An offshoot of Central Park’s STARworks Center for Creative Enterprises, the STARworks Biofuels plant will produce biodiesel from waste vegetable oil.

According to Biofuels Coordinator Tony Inskeep, construction on the Star-based, non-profit operation is scheduled to be finish in the next couple of months. That’s when he will start visiting local restaurants in the Central Park eight-county region, giving information about the benefits of partnering with STARworks Biofuels by providing used fryer oil to the project.

“What some people think is happening is that you’re putting vegetable oil straight into a diesel engine,” said Inskeep. “That’s really not the case. It actually involves performing a chemical reaction on the oil, which makes it thinner and enables a diesel engine to run it.”

Or a furnace. Like the one that heats up STARworks Center - a reclaimed, 187,000 sqaure foot sock mill.

“We can lower our fuel bill and use something no one else wants,” said Beasley, who added that STARworks Glass and Ceramics studios will also be able to use the converted oil to offset expenses.

“Right now we’re definitely starting small,” said Beasley. “But eventually we want people to come from the community and say ‘I want to make biodiesel, teach me how.’ One person can come in and learn how to do it, and eventually we could have a large group of people who want to make biodiesel and distribute it to the community.”

With the plant, Beasley said STARworks Biofuels hopes to create jobs in the area and meet North Carolina’s goal of producing 10 percent of the liquid fuels used in the state by 2017.

“At this point there are two jobs,” said Inskeep. “There’s the jobs that I have, and then we’ll be hiring someone to actually collect the vegetable oil. The hope is that further down the road, as we’re producing more, we’ll be able to employ someone to hold workshops and teach other people how to do it — and we would need more fuel technicians.”

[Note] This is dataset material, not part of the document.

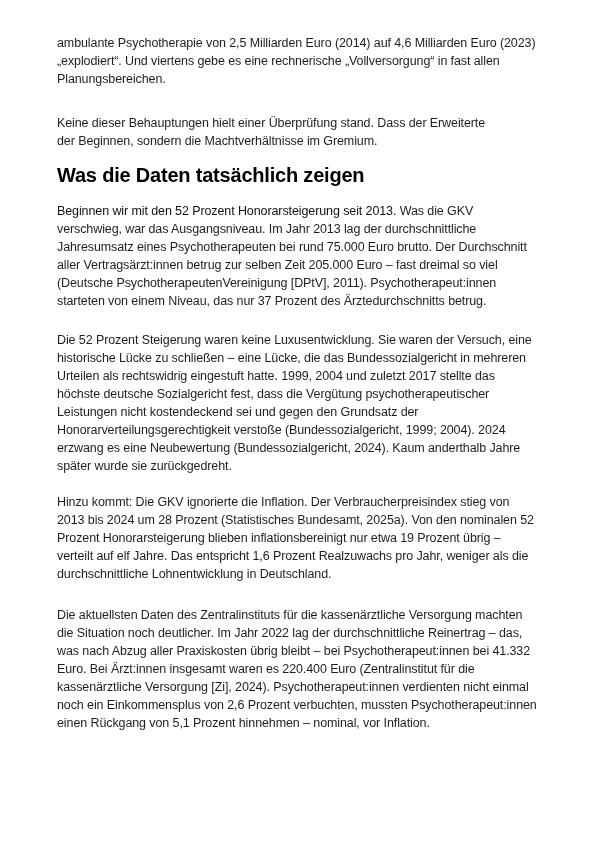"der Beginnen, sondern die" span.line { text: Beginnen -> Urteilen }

He said the goal is to have the capacity to produce between 60,000 and 250,000 gallons of biofuel per year.

“Piedmont Biofuels (in Pittsboro) is building the equipment for us, and they’ve been running a biodiesel plant for the last three years, maybe longer,” said Inskeep. “I want to say they have the capacity for one million gallons per year.”

According to Inskeep, a restaurant can discard anywhere from 30 gallons of usable oil per week to 50 gallons per year depending on what it serves.

“The only real free part (for the producer) is the vegetable oil,” said Inskeep, who explained that the chemicals used to convert the oil can cost up to $4 per gallon.

“But you don’t use gallon per gallon,” said Inskeep. “The long-term costs are probably lower (than regular diesel) for the average user.”

The project is being funded by a grant from the Biofuels Center of North Carolina.